Even after the show in San Francisco, we stayed with our friend Keith Boadwee and drunk a mountain of booze, but his hospitality made it feel more like a slumber party than part of a tour.

I’ve been making postcards for every show. In California they went to Janella, Mauricio, and Lee and Randy.

We also got to play with two of my favourite bands: Ezra Furman and The Harpoons in LA and Carletta Sue Kay in San Francisco.

Eugene

The tour really began when we stayed in our first Motel 6, with all its cost-cutting effectiveness (tiny towels, no shampoo and no ‘Do Not Disturb’ sign being the main three). The no ‘Do Not Disturb’ sign is the cleverest cost-cutting, as it allows them to hound you out of the motel from about 8am to make room for the next load of tired and confused guests.

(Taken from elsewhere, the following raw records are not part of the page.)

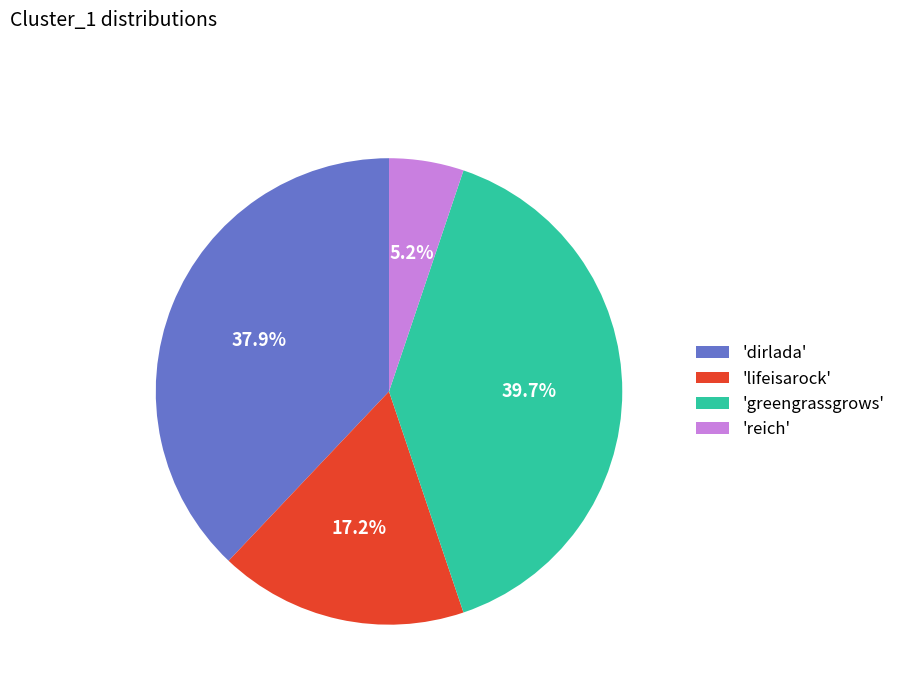

Rank the categories by value from lowest to highest.

'reich', 'lifeisarock', 'dirlada', 'greengrassgrows'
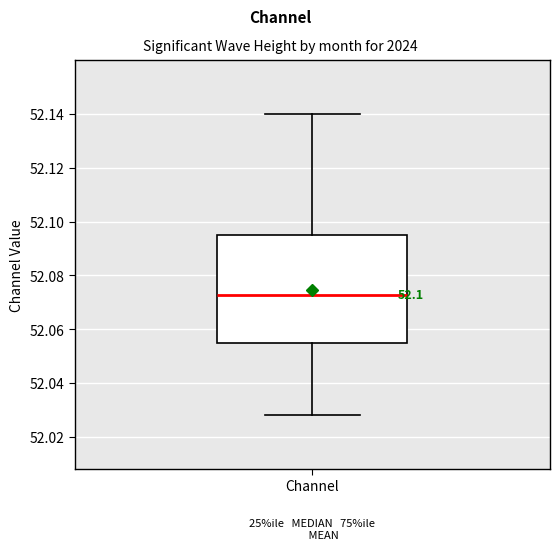

Transcribe this box plot: give where the median line is, the range the box spans, and where the two whiskers end, as read against the y-axis. The values are not printed on the chart, so give them approximately, as read against the axis.

median 52.072, box 52.054 to 52.094, whiskers 52.028 to 52.140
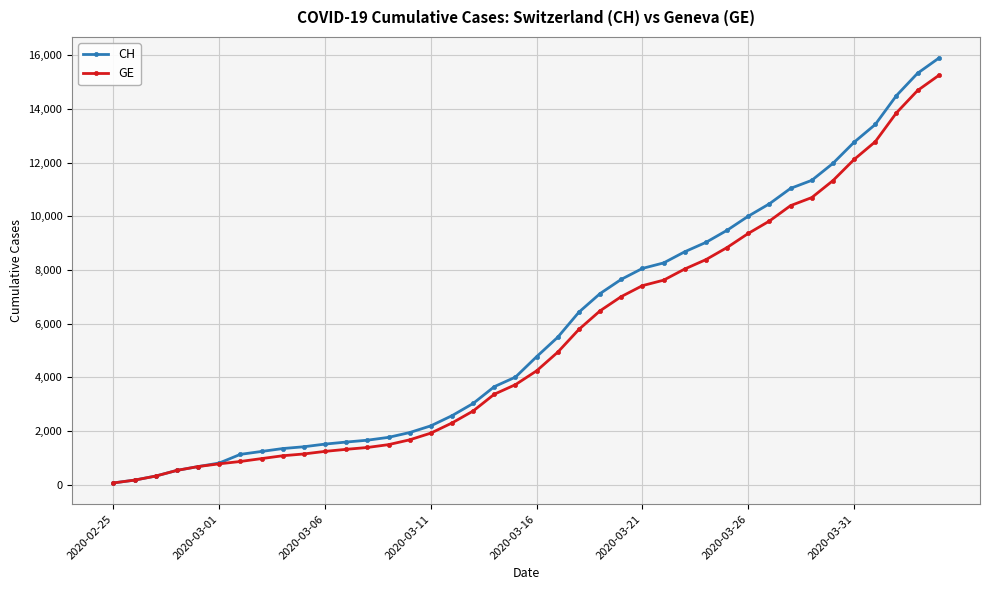

Which series has the widest spread of values?

CH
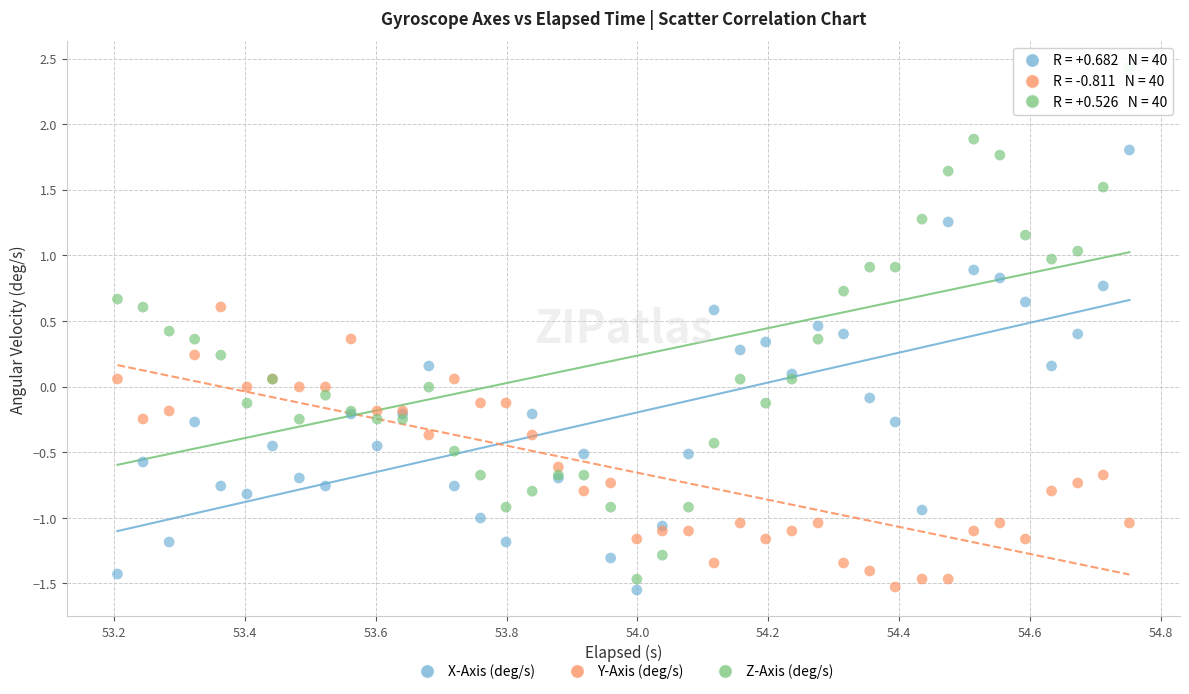

Which series has the widest spread of Y values?

Z-Axis (deg/s)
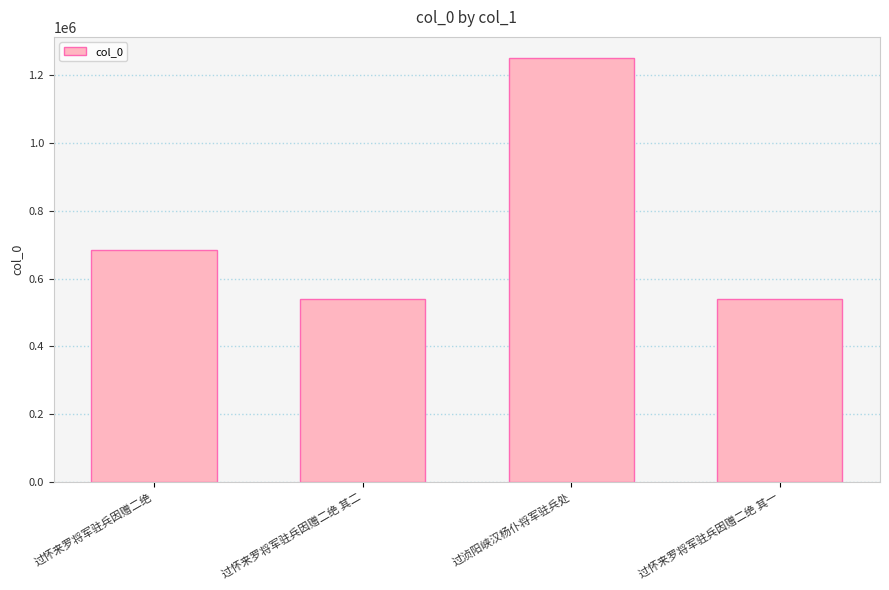

What is the difference between the values at 过浈阳峡汉杨仆将军驻兵处 and 过怀来罗将军驻兵因赠二绝 其一?

711321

In the vending machine of the Motel 6, I saw a drink called Squirt. Squirt has to be the worst name for a soft drink ever. It sounds so unappetizing.

“Can I interest you in a glass of Squirt?”

“I have a jug full of Squirt in the fridge if you would like to try some?”

“I’m sorry I only have some warm Squirt to offer you, I hope this is ok?”

These are all questions I’d be disgusted to hear. I imagine Squirt to have quite a brackish taste. Ian tried some though, and told me it tastes a bit like Mountain Dew or Sierra Mist, which of course just makes Sierra Mist and Mountain Dew sound like euphemisms.